--- DATA TO PROCESS Enclosed Below ---
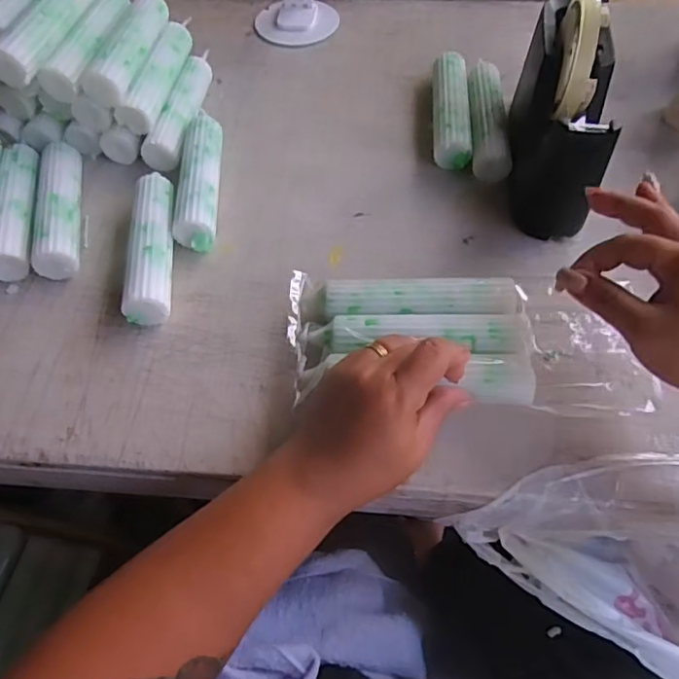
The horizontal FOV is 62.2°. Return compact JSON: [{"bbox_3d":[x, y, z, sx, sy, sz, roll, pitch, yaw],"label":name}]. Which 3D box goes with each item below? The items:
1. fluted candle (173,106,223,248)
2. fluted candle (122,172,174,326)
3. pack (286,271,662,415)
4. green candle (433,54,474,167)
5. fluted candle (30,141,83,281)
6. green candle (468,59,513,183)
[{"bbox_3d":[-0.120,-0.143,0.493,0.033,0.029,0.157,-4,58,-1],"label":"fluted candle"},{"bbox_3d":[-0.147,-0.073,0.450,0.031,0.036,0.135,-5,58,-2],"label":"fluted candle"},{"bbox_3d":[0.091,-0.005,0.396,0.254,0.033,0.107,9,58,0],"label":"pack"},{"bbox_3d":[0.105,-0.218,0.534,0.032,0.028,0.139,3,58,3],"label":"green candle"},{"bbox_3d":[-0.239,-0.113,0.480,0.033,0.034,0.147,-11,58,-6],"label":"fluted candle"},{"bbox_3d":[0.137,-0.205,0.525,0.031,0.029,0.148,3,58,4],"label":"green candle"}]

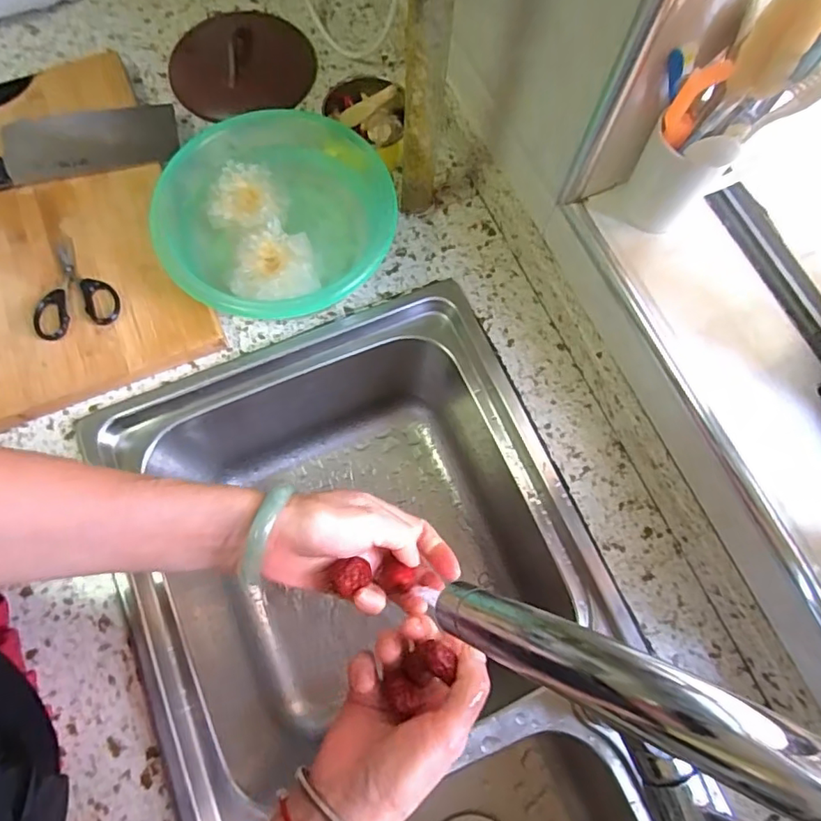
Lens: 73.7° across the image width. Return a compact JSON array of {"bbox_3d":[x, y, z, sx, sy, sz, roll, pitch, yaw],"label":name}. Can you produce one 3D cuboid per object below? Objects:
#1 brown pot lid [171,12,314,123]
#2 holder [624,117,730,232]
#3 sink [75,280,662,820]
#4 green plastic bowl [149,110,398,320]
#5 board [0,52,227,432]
--- End of Enclosed DATA TO PROCESS ---
ABOUT THIS TASK —
Look back at the entries above and repeat, unchanged, every line from the line holding "1. fluted candle (173,106,223,248)" through the line holding "5. fluted candle (30,141,83,281)".

TASK RESULT —
1. fluted candle (173,106,223,248)
2. fluted candle (122,172,174,326)
3. pack (286,271,662,415)
4. green candle (433,54,474,167)
5. fluted candle (30,141,83,281)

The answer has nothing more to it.